---------- MATERIAL FOR THIS EXERCISE
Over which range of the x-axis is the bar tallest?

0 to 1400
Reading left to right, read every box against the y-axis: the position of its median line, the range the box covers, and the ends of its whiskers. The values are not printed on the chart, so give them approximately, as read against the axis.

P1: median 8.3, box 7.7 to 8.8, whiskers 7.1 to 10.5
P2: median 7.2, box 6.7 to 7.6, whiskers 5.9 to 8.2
--------------------
---------- MATERIAL FOR THIS EXERCISE
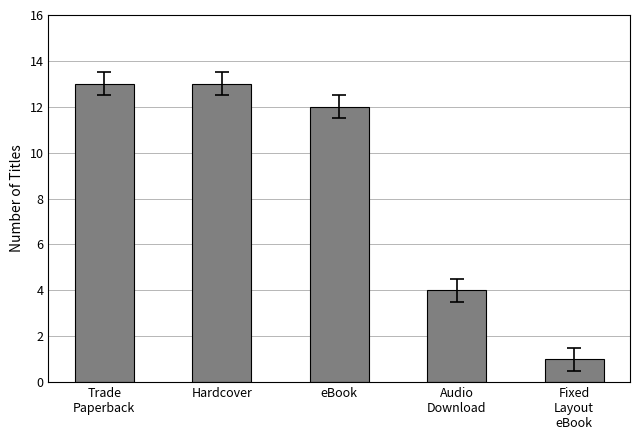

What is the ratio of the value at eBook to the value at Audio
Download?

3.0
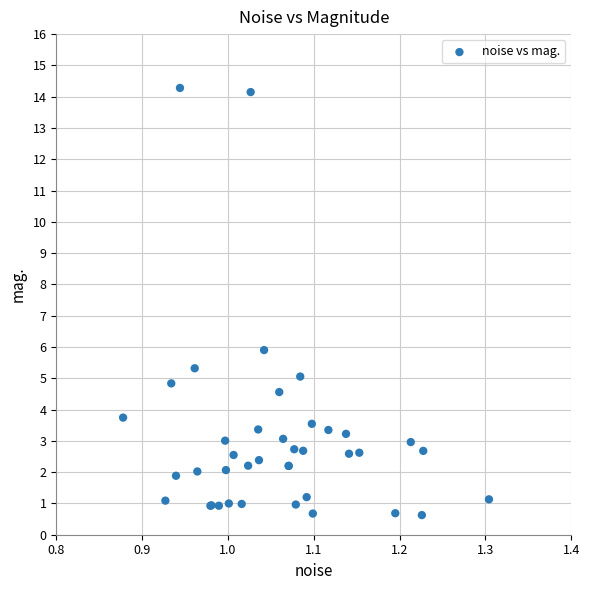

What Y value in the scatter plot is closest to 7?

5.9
--------------------
__WORK INSTRUCTION__:
Rewrite the records from the line containing "Over which range" through the line containing "Reading left to" as a JSON list of strings, one string per line, leaving out blank lines.

__RESPONSE TO THE TASK__:
[
  "Over which range of the x-axis is the bar tallest?",
  "0 to 1400",
  "Reading left to right, read every box against the y-axis: the position of its median line, the range the box covers, and the ends of its whiskers. The values are not printed on the chart, so give them approximately, as read against the axis."
]